3. Power of Compounding.
For us, 1st one is the only valid reason for doing the SIP, just like building a palace brick by brick. This process is meant for accumulation only.
As far as discipline is concerned, it is a relative matter. Reaching the office sharp at 9:30 am daily is required discipline, but in the investment field, you need to invest on time, not every time. In SIP, you are paying more for having Discipline.
See what Charlie Munger and Waren Buffet mean to say about discipline while investing.
What we do at Berkshire is simple. We sit on our ass waiting.
The key is to prepare while you wait with extreme patience and discipline.

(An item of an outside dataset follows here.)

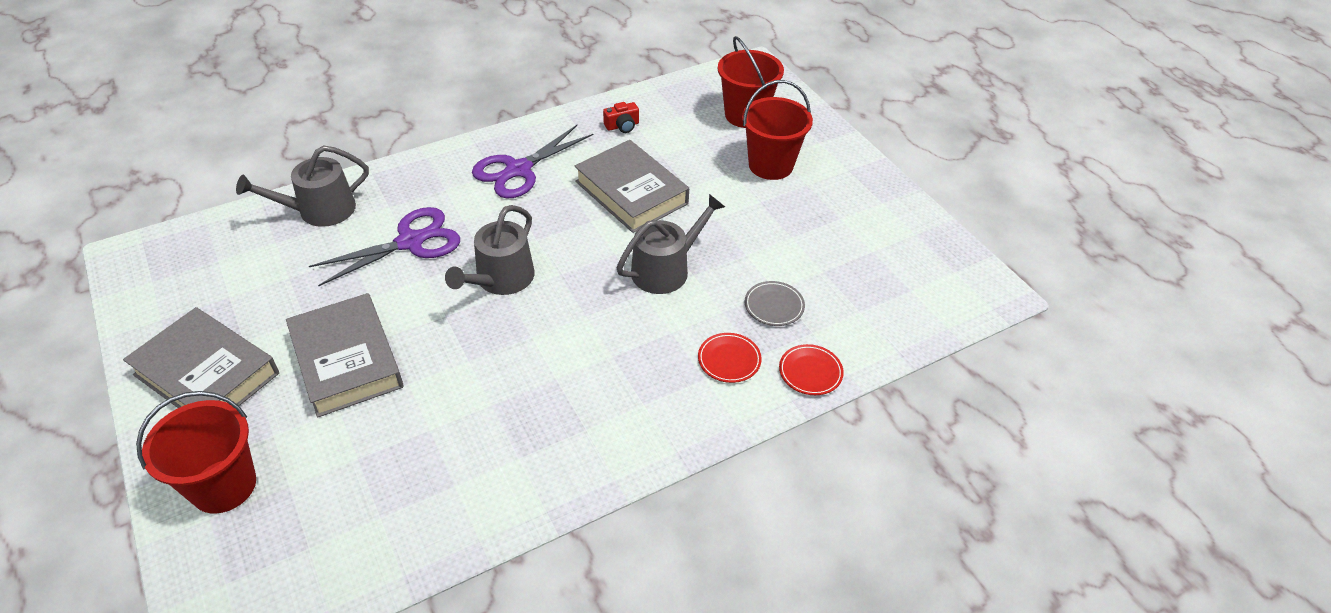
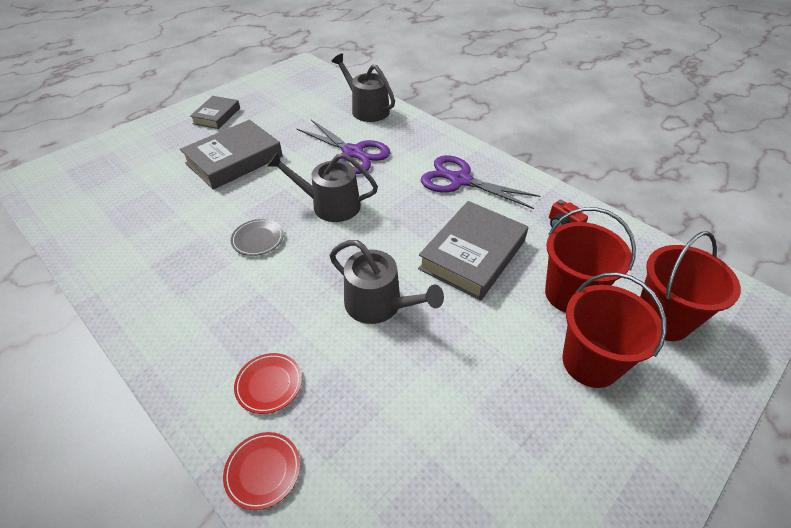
camera: 75 degrees right, 0 degrees up
grey book [123,307,279,408] -> grey book [190,96,240,129], size x0.58
red bucket [136,391,256,514] -> red bucket moved to [545,207,636,313]
grey plate [745,281,805,326] -> grey plate moved to [231,219,284,256]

And then act with extreme decisiveness.
You won’t find this in finance books because these principles are hard to teach.
— Charlie Munger
Stalwarts, like Warren Buffet, have illustrated following rules several times, and by following the same rules, he became one of the Richest Man in the world.
RULE 1
“In investments, it is more important to time in the market than timing the market“.

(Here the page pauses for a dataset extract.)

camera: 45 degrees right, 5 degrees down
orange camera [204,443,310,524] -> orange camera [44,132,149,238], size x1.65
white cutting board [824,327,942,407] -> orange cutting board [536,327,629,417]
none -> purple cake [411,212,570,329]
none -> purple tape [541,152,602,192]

What we are doing in the SIP? We are trying to time the market blindly and calling it with fancy name RCA.
Where is Discipline?
What is the correct method of Timing the market will be discussed letter on this platform.
RULE 2
“Buy at Low and Sell at High“
What we are doing in the SIP? Playing the blind game in investment buying at every time regardless of the market risk factors.
Where is Discipline?
What is Low and what is High will be discussed later on this platform.
RULE 3
“Buy Right Sit Tight“
What we are doing in the SIP? We are buying at any price.
Where is Discipline?
How to decide What is Right will be discussed later on this platform.
These quotes are used everywhere by us but, SIP is never following any of the above-mentioned rules.

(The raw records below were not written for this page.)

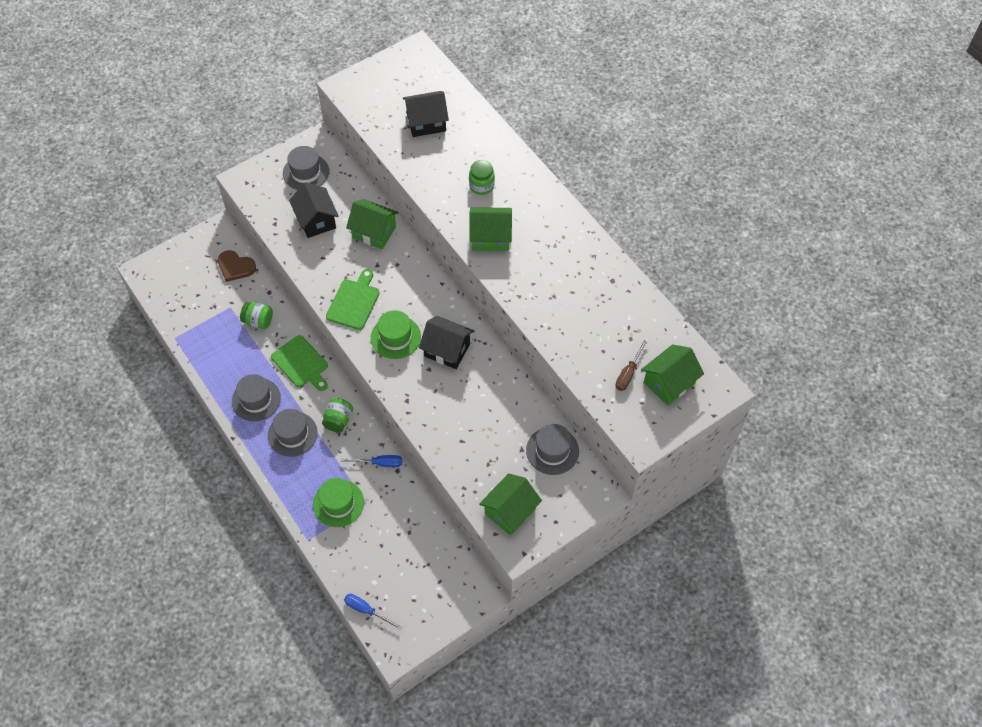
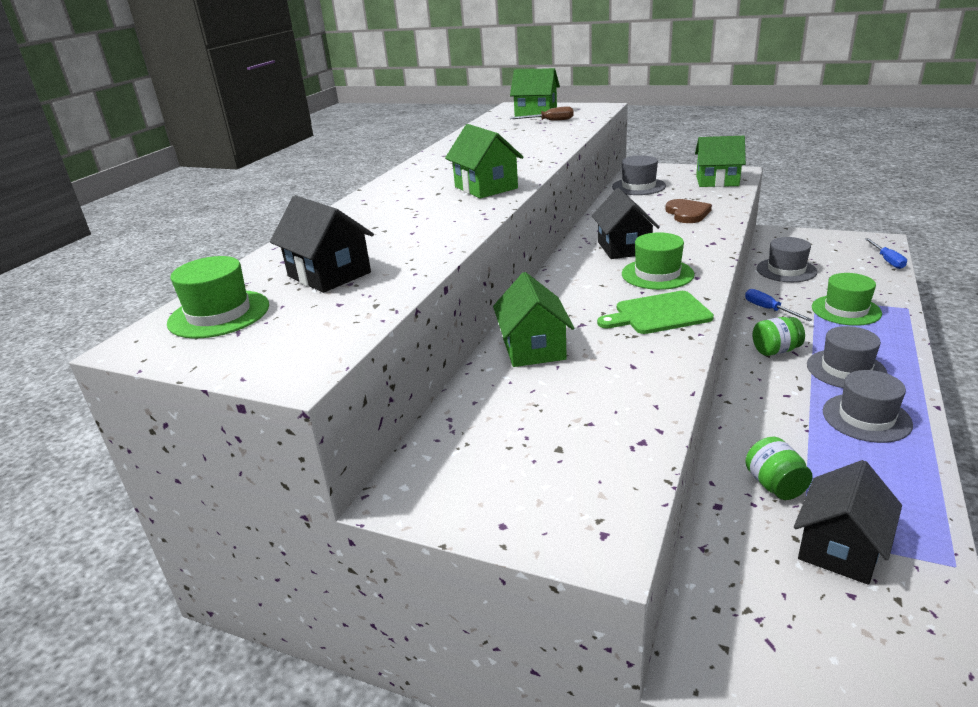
camera: 120 degrees left, 30 degrees down
brown heart [218,250,256,282] -> brown heart moved to [665,199,712,223]
green cutting board [271,335,328,391] -> none
grey hat [283,146,329,190] -> grey hat moved to [757,237,818,282]
black house [289,182,339,238] -> black house moved to [794,460,902,585]
green jar [469,160,495,195] -> none
none -> green hat [167,256,269,339]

What we want to say, either Warren Buffet’s rules or what we believe about the SIP mechanism is wrong.
We all know that Warren Buffet has made money using the above-mentioned rules.
2nd and 3rd points are just marketing gimmick only.
2nd, Rupee Cost Averaging is a half-truth because, in RCA, we don’t bother about the risk involved in the market. We are defying the fundamental of Investment – “BUY AT LOW AND SELL AT HIGH“, we are buying all the time.
The basics of Investment taught us to grab the opportunity when markets are down and encashing benefits of the market by selling when markets are high. In SIP, we are cutting the opportunities by investing a small amount in the lower market, and we are increasing the risk by buying at the higher level of the market. As a result, the margin of safety gets reduced.
One more thing is that your average will go up even though the market is correcting. Let me explain this, suppose your average has reached ₹60/- and the current NAV is ₹120/-, now the market gets corrected, but your SIP purchases are done at more than ₹60/-. This will increase your averaging. As a result, the margin of safety is reduced in two ways, first by reducing the NAV and second by the increased average (RCA), which means that your returns will decrease, and this will be continued until the NAV falls below your average. Today we are facing the same problem only.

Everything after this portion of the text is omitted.